╭─ DATA FOR THIS TASK

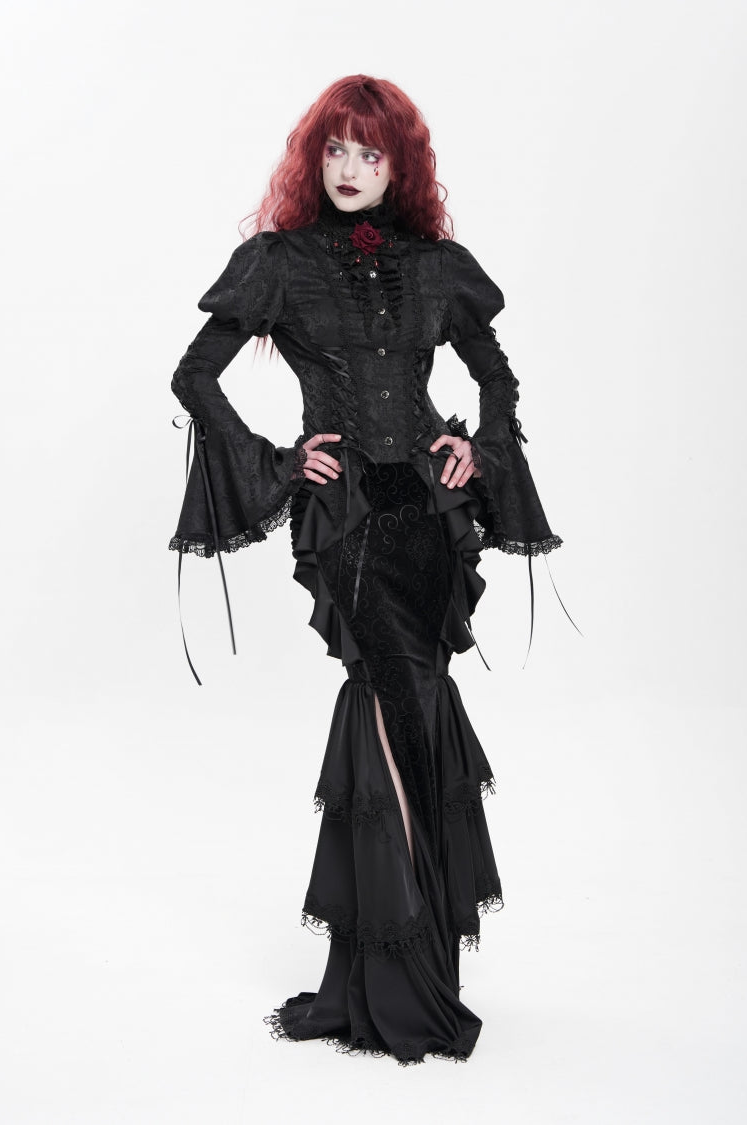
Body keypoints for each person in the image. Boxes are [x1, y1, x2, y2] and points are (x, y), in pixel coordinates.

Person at [168, 75, 569, 1065]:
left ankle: (410, 964)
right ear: (317, 159)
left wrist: (483, 451)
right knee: (392, 705)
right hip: (349, 523)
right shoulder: (280, 262)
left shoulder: (435, 268)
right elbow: (194, 374)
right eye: (336, 149)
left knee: (419, 710)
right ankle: (401, 979)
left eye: (370, 153)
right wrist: (276, 462)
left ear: (400, 167)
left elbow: (496, 374)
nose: (349, 168)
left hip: (426, 518)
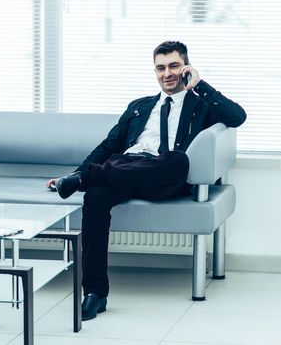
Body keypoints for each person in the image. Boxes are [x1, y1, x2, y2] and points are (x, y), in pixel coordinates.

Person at [47, 41, 246, 321]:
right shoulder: (139, 106)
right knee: (95, 196)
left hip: (164, 175)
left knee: (178, 160)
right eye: (160, 68)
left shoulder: (200, 105)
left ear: (186, 68)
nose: (167, 73)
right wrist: (77, 172)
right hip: (123, 169)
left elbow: (238, 117)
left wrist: (200, 85)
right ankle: (95, 293)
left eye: (174, 66)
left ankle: (88, 178)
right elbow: (108, 146)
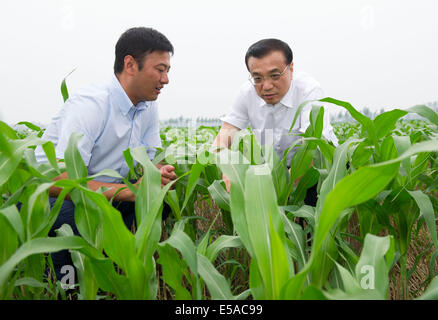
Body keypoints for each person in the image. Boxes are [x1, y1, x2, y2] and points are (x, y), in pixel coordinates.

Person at [32, 27, 177, 281]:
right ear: (130, 64)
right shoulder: (90, 107)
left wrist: (157, 175)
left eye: (167, 71)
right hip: (54, 199)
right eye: (160, 69)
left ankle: (114, 269)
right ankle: (65, 283)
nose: (165, 79)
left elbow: (151, 161)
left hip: (104, 195)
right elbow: (56, 180)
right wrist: (130, 192)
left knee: (158, 203)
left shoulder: (147, 107)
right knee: (77, 220)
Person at [213, 38, 338, 198]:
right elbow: (223, 138)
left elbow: (312, 150)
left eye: (275, 75)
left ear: (291, 68)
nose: (266, 86)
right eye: (257, 78)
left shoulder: (308, 90)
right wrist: (229, 170)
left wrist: (272, 186)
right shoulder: (246, 93)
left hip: (316, 169)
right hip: (275, 169)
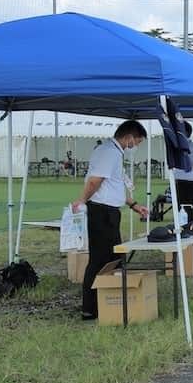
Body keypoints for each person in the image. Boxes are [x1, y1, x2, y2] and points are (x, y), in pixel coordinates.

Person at [72, 120, 149, 321]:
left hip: (110, 211)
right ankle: (90, 308)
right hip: (101, 212)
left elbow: (113, 186)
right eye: (137, 141)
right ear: (129, 136)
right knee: (99, 260)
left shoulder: (114, 152)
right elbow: (95, 181)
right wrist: (83, 199)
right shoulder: (109, 152)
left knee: (113, 258)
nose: (136, 146)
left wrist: (134, 205)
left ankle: (108, 301)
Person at [172, 121, 193, 222]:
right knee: (183, 209)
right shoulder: (176, 145)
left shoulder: (190, 147)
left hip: (187, 182)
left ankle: (188, 228)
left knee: (187, 209)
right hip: (181, 181)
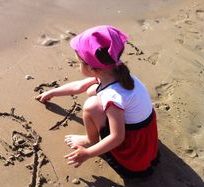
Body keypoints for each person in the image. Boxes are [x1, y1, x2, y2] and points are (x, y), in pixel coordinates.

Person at [36, 25, 159, 178]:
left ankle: (90, 141)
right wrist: (52, 92)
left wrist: (87, 153)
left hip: (133, 158)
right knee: (91, 90)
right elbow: (79, 86)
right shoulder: (114, 70)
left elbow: (117, 137)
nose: (78, 66)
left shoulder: (112, 97)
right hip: (146, 140)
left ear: (91, 68)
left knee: (90, 106)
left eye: (79, 63)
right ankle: (93, 138)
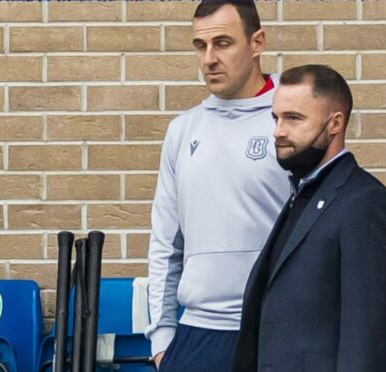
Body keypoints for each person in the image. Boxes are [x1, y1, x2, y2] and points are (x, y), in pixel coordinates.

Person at [232, 64, 386, 372]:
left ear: (335, 123)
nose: (278, 131)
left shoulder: (365, 202)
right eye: (276, 118)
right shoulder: (302, 193)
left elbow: (366, 339)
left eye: (294, 118)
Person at [145, 0, 290, 371]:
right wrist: (162, 339)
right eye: (200, 45)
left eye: (223, 43)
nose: (209, 58)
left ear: (257, 42)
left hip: (275, 332)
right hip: (197, 334)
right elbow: (165, 240)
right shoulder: (183, 129)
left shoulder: (292, 121)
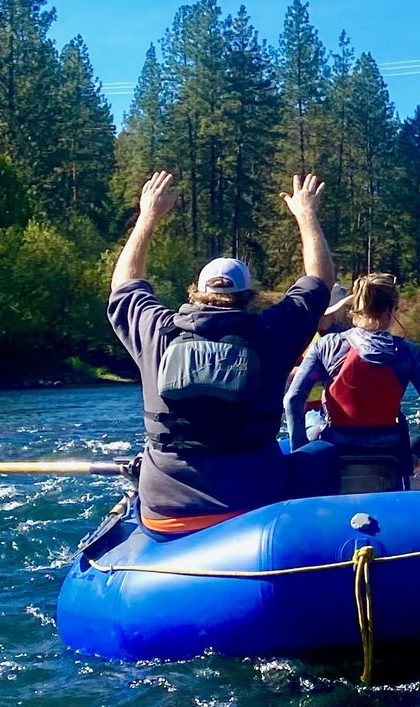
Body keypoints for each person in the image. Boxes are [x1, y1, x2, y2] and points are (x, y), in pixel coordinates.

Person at [107, 170, 335, 533]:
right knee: (324, 453)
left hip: (165, 511)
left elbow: (124, 284)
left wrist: (148, 215)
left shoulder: (156, 331)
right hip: (253, 504)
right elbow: (320, 281)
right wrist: (306, 215)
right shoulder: (271, 332)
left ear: (194, 293)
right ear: (248, 296)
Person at [280, 272, 420, 494]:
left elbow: (293, 398)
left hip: (336, 447)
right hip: (390, 451)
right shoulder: (408, 352)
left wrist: (300, 449)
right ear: (391, 310)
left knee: (314, 424)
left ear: (355, 308)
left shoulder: (327, 346)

╰─

_THE PROBLEM_
Since the pictures are not part of the copy, transcribe only the remaining material, exactly.

_SOLUTION TO THE EXERCISE_
Body keypoints for each person in the image. Boxes are [x1, y1, x2, y2] and points are (x, y), in pixel coordinates.

Person at [168, 75, 569, 1065]:
left ankle: (410, 964)
right ear: (317, 159)
left wrist: (483, 451)
right knee: (392, 705)
right hip: (349, 523)
right shoulder: (280, 262)
left shoulder: (435, 268)
right elbow: (194, 374)
right eye: (336, 149)
left knee: (419, 710)
right ankle: (401, 979)
left eye: (370, 153)
right wrist: (276, 462)
left ear: (400, 167)
left elbow: (496, 374)
nose: (349, 168)
left hip: (426, 518)
Body keypoints for each person in the image. Boxes are [x1, y1, x2, y2] and points are (x, y), in pixel coordinates.

Person at [47, 41, 246, 321]:
right shoulder: (139, 106)
right knee: (95, 196)
left hip: (164, 175)
left knee: (178, 160)
right eye: (160, 68)
left shoulder: (200, 105)
left ear: (186, 68)
nose: (167, 73)
right wrist: (77, 172)
right hip: (123, 169)
left elbow: (238, 117)
left wrist: (200, 85)
right ankle: (95, 293)
left eye: (174, 66)
left ankle: (88, 178)
right elbow: (108, 146)
Body keypoints for each person in the image. Boxes are [x1, y1, x2, y2] and points are (x, y), in pixel coordinates.

Person at [32, 27, 177, 281]:
right ear: (130, 64)
right shoulder: (90, 107)
left wrist: (157, 175)
left eye: (167, 71)
right hip: (54, 199)
right eye: (160, 69)
left ankle: (114, 269)
right ankle: (65, 283)
nose: (165, 79)
left elbow: (151, 161)
left hip: (104, 195)
right elbow: (56, 180)
right wrist: (130, 192)
left knee: (158, 203)
left shoulder: (147, 107)
right knee: (77, 220)
Person at [213, 38, 338, 198]:
right elbow: (223, 138)
left elbow: (312, 150)
left eye: (275, 75)
left ear: (291, 68)
nose: (266, 86)
right eye: (257, 78)
left shoulder: (308, 90)
right wrist: (229, 170)
left wrist: (272, 186)
right shoulder: (246, 93)
left hip: (316, 169)
right hip: (275, 169)
Body keypoints for each person in the image. Boxes are [x1, y1, x2, y2] and points are (x, y), in pixel coordinates.

Person at [72, 120, 149, 321]:
left hip: (110, 211)
right ankle: (90, 308)
right hip: (101, 212)
left elbow: (113, 186)
right eye: (137, 141)
right ear: (129, 136)
right knee: (99, 260)
left shoulder: (114, 152)
right elbow: (95, 181)
right wrist: (83, 199)
right shoulder: (109, 152)
left knee: (113, 258)
nose: (136, 146)
left wrist: (134, 205)
left ankle: (108, 301)
Person at [172, 121, 193, 222]:
right knee: (183, 209)
right shoulder: (176, 145)
left shoulder: (190, 147)
left hip: (187, 182)
left ankle: (188, 228)
left knee: (187, 209)
right hip: (181, 181)
Body keypoints for each person in the image. Boxes are [x1, y1, x2, y2] and points are (x, y), in pixel coordinates.

Person at [36, 25, 159, 178]:
left ankle: (90, 141)
right wrist: (52, 92)
left wrist: (87, 153)
left hip: (133, 158)
right knee: (91, 90)
right elbow: (79, 86)
right shoulder: (114, 70)
left elbow: (117, 137)
nose: (78, 66)
left shoulder: (112, 97)
right hip: (146, 140)
left ear: (91, 68)
left knee: (90, 106)
left eye: (79, 63)
right ankle: (93, 138)
Body keypoints for each person in the image. Boxes are [x1, y1, x2, y2] and points are (x, y), in pixel coordinates.

Person at [232, 64, 386, 372]:
left ear: (335, 123)
nose: (278, 131)
left shoulder: (365, 202)
right eye: (276, 118)
right shoulder: (302, 193)
left elbow: (366, 339)
left eye: (294, 118)
Person at [145, 0, 290, 371]:
right wrist: (162, 339)
right eye: (200, 45)
left eye: (223, 43)
nose: (209, 58)
left ear: (257, 42)
left hip: (275, 332)
right hip: (197, 334)
right elbow: (165, 240)
right shoulder: (183, 129)
left shoulder: (292, 121)
Body keypoints for each person in the image. Boxes are [x1, y1, x2, y2] and points are (x, y), in pixel coordinates.

Person at [107, 170, 335, 533]:
right knee: (324, 453)
left hip: (165, 511)
left elbow: (124, 284)
left wrist: (148, 215)
left shoulder: (156, 331)
right hip: (253, 504)
right elbow: (320, 281)
right wrist: (306, 215)
right shoulder: (271, 332)
left ear: (194, 293)
right ear: (248, 296)
Person at [280, 272, 420, 494]:
left elbow: (293, 398)
left hip: (336, 447)
right hip: (390, 451)
right shoulder: (408, 352)
left wrist: (300, 449)
right ear: (391, 310)
left knee: (314, 424)
left ear: (355, 308)
left shoulder: (327, 346)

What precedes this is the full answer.